Scenario: Deploy Python FastAPI Microservice

A developer writes a YAML configuration specifying what should be in the image. The developer commits this configuration to Git. When pushed to main branch, CI/CD pipeline automatically triggers. Validation step checks YAML syntax correctness, package version resolvability, and organizational policy enforcement. Dependency Resolution step resolves all transitive dependencies and outputs a lockfile. Build step compiles the image for both AMD64 and ARM64 architectures, runs the 78-test suite, and generates all 11 verification artifacts. Verification step confirms all tests passed, CVEs have no exploitable code paths, licenses comply with policy, and SLSA provenance is valid. Distribution step pushes verified images to the primary registry and mirrors, attaches all 11 verification artifacts, and notifies the team.

At this point, the image is ready to use in production with complete confidence in its provenance and security.

Configuration Reference

Language/Version Options

Supported base languages include python (3.12, 3.11, 3.10, etc.), go (1.21, 1.20, etc.), node (20, 18, 16, etc.), java (21, 17, etc.), rust (1.74, latest), and ruby (3.2, 3.1, 3.0, etc.).

Build Flags

Build flags include fips: true (Enable FIPS compilation), hardening: maximum (apply security hardening), strip_binaries: true (remove debug symbols), optimization: O2 (optimization level), and reproducible: true (ensure determinism).

Dependencies

Packages can pin exact version or specify range. System packages are specified separately.

Integration Points

CI/CD Integration

GitHub Actions uses cleanstart/build-action to build and push images.

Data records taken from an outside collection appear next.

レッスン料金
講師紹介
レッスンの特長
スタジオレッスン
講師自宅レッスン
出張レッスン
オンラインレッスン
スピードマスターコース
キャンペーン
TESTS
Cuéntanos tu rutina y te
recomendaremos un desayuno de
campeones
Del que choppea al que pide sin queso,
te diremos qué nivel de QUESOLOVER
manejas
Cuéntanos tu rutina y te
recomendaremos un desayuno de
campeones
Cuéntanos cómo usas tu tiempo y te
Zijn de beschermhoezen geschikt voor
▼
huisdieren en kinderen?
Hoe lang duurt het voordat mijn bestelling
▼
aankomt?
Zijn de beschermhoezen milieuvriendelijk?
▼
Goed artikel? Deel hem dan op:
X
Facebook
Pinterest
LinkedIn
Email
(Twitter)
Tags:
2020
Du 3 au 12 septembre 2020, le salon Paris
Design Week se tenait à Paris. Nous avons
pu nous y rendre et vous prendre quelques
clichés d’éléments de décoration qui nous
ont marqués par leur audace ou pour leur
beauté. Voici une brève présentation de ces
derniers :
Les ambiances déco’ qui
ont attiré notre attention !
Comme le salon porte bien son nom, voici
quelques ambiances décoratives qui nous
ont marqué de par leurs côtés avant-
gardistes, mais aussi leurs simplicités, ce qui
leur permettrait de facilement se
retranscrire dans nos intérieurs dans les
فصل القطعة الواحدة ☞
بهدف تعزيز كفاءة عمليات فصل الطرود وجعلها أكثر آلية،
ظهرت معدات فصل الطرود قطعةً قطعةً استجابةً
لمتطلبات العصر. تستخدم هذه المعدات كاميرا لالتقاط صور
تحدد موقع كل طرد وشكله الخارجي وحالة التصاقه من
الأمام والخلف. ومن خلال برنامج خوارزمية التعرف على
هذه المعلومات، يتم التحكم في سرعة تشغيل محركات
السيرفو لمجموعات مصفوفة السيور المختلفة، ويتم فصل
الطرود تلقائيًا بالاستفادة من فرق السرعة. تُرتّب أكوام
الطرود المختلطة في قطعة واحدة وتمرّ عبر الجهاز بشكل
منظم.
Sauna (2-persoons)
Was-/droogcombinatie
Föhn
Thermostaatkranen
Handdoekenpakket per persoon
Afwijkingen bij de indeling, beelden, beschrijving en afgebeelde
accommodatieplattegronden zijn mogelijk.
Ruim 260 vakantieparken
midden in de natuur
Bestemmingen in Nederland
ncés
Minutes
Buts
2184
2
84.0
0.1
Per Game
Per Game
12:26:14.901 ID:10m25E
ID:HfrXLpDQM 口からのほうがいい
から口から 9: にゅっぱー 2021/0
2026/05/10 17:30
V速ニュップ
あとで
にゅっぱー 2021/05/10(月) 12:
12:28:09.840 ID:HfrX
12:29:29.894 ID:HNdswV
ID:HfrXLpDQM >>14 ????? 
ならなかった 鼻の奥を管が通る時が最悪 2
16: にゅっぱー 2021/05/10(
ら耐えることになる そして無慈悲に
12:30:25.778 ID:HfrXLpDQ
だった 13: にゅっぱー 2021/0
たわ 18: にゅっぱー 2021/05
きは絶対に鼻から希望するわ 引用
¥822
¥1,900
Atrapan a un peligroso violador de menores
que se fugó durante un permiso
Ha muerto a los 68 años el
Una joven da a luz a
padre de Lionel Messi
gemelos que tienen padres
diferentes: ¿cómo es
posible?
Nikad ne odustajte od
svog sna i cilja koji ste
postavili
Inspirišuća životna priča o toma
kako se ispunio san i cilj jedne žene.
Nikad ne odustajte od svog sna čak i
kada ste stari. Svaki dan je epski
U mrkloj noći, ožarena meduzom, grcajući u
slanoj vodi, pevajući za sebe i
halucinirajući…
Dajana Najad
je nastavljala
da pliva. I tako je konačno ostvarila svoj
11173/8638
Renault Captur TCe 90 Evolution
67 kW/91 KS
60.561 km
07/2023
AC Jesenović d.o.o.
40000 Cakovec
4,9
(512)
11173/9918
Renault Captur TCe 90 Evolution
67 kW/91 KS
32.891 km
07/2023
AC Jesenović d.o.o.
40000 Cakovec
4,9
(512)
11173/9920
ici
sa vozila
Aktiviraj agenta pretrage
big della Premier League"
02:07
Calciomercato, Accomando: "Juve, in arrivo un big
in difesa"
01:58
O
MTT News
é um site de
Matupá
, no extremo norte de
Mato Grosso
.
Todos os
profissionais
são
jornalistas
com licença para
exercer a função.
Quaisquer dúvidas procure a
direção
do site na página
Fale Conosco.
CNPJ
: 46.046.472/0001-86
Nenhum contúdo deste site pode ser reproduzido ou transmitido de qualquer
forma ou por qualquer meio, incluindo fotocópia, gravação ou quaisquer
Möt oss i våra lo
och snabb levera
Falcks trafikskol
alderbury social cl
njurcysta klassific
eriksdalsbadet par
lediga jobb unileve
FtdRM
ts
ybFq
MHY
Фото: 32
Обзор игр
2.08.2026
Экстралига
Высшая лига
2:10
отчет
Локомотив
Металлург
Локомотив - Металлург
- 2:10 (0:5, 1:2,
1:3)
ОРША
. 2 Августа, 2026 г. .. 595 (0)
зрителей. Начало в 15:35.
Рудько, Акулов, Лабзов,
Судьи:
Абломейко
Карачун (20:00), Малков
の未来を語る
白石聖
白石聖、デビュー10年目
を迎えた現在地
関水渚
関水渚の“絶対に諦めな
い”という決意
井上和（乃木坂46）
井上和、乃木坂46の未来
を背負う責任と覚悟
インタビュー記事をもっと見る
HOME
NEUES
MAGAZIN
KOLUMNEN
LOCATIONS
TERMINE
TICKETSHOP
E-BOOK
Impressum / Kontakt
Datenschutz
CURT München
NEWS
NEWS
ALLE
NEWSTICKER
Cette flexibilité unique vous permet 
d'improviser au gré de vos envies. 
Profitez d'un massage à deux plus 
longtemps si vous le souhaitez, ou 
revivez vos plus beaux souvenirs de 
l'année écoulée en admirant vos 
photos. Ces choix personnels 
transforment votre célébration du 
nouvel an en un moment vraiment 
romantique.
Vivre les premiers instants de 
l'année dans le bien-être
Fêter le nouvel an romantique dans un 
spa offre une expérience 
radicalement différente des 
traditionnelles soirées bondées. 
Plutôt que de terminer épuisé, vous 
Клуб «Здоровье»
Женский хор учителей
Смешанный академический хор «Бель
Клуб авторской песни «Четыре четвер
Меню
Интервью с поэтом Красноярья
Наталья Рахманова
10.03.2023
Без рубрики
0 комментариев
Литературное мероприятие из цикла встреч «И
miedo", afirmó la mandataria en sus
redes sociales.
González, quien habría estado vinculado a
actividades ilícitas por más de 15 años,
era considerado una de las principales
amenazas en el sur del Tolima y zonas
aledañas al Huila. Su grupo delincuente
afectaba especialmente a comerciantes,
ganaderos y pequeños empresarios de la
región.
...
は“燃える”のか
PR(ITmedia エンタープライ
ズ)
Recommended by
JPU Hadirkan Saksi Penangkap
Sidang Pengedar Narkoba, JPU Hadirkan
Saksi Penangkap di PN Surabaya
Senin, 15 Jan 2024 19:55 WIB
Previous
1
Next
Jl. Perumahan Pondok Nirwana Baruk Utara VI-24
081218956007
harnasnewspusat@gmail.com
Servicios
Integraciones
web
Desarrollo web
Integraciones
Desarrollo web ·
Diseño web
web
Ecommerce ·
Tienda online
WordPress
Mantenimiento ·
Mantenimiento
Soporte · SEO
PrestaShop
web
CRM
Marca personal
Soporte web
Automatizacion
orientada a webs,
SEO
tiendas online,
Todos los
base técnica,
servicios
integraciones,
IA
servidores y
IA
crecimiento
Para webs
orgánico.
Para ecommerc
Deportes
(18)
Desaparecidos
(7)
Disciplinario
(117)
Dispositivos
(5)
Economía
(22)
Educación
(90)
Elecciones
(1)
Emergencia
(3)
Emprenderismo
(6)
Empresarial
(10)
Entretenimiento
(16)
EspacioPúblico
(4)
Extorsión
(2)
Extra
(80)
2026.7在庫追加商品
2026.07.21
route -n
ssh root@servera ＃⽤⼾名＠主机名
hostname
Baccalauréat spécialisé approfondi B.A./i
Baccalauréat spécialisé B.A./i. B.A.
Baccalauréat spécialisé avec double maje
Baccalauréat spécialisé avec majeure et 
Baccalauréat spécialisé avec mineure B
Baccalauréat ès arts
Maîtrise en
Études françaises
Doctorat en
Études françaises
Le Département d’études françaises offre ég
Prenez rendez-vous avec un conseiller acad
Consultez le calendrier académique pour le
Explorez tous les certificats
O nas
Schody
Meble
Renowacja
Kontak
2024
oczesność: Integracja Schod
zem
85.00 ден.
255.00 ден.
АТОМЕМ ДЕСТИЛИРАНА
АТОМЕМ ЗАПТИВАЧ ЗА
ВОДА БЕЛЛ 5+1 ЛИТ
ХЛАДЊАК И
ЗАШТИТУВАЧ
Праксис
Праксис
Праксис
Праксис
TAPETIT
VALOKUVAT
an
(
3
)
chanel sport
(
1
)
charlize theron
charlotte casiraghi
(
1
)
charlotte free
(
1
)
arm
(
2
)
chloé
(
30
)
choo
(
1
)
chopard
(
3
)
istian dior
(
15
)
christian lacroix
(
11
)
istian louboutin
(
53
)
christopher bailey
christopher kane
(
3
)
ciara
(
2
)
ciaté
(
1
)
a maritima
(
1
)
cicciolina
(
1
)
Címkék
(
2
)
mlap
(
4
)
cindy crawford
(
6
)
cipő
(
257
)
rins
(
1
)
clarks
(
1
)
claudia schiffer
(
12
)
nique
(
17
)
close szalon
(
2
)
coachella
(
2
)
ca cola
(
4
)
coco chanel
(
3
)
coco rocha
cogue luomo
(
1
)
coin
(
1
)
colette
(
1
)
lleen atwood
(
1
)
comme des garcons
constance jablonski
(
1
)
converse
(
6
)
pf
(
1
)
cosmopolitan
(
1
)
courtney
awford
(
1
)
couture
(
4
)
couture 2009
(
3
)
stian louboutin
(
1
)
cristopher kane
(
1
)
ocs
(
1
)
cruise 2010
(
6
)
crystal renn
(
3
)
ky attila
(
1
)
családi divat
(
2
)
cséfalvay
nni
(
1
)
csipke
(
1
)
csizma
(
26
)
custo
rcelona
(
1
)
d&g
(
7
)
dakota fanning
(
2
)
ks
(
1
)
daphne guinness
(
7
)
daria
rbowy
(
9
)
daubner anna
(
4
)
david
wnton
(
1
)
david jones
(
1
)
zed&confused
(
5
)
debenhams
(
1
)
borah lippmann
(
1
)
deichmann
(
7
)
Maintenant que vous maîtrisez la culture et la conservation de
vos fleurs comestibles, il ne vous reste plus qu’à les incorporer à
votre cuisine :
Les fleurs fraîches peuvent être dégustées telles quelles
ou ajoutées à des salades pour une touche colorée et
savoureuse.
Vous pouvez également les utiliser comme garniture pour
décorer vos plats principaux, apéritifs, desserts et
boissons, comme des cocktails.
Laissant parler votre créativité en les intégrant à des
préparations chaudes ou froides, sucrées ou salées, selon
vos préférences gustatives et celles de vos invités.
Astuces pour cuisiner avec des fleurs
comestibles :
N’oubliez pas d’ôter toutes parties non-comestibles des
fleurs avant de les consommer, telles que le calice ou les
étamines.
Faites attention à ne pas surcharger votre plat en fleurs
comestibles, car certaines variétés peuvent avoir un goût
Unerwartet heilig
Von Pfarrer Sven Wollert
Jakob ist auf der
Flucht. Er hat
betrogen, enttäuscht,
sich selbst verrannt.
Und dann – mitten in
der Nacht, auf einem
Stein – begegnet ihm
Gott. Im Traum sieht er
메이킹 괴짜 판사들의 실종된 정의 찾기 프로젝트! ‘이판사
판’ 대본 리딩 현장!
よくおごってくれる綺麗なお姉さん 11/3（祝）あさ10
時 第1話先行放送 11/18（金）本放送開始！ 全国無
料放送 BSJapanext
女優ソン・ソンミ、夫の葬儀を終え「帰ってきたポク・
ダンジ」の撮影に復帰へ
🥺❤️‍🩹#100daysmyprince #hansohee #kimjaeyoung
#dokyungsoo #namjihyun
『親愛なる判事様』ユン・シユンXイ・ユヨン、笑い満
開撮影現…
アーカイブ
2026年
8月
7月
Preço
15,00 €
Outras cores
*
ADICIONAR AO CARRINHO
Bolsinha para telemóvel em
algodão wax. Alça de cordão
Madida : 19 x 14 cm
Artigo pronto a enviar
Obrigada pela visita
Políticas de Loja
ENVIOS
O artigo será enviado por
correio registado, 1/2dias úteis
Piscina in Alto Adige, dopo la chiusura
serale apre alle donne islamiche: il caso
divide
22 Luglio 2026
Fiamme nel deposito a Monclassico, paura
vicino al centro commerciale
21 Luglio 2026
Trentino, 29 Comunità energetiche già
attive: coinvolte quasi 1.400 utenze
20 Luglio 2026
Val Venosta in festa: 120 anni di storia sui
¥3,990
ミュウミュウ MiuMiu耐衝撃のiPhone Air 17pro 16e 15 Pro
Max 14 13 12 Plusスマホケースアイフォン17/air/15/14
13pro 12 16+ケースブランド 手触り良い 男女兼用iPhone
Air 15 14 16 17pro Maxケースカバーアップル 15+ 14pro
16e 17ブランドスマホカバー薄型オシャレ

Cloud Build (Google Cloud) uses cloud-builders/docker with clnstrt-cli.

GitLab CI uses cleanstart/cli:latest container.

Artifact Storage

Local registry (enterprise) pushes to registry.example.com. Multiple registries (high availability) pushes to multiple registries simultaneously.

Advanced Features

Policy Enforcement

Define policies that images must comply with, specifying no untagged versions, allowed languages, FIPS requirements, max critical CVEs, and license whitelist.

Custom Build Scripts

For advanced use cases, inject custom build steps with pre_build and post_build scripts.

Parameterized Configs

Use templating for reusable configurations with parameter substitution.

Performance and Scale

Build Times

Single image takes 15-25 minutes (including tests and artifacts). Parallel multi-arch (AMD64 + ARM64) takes ~20 minutes (not 40). Batch of 10 images takes 2-3 hours (all in parallel).

Scalability

CleanStart can build 100+ images per day per organization, handle 19,200+ pre-built variants, and use distributed builder nodes for parallel builds.

Next Steps

Configure your first image: YAML Image Configuration, Understand the builder pattern: Builder Pattern Dev-Prod, Multi-architecture support: Multi-Arch Build Strategy, Deep dive into hermetic builds: Hermetic Builds and SLSA, and Start building: Quick Start.

Key Insight

The image construction pipeline removes the friction between "I want an image" and "I have a production-ready, verified, auditable image."

What used to take days (write Dockerfile, build, test, scan, fix CVEs, rebuild) now takes minutes (declare config, run build, get verified image with 11 artifacts).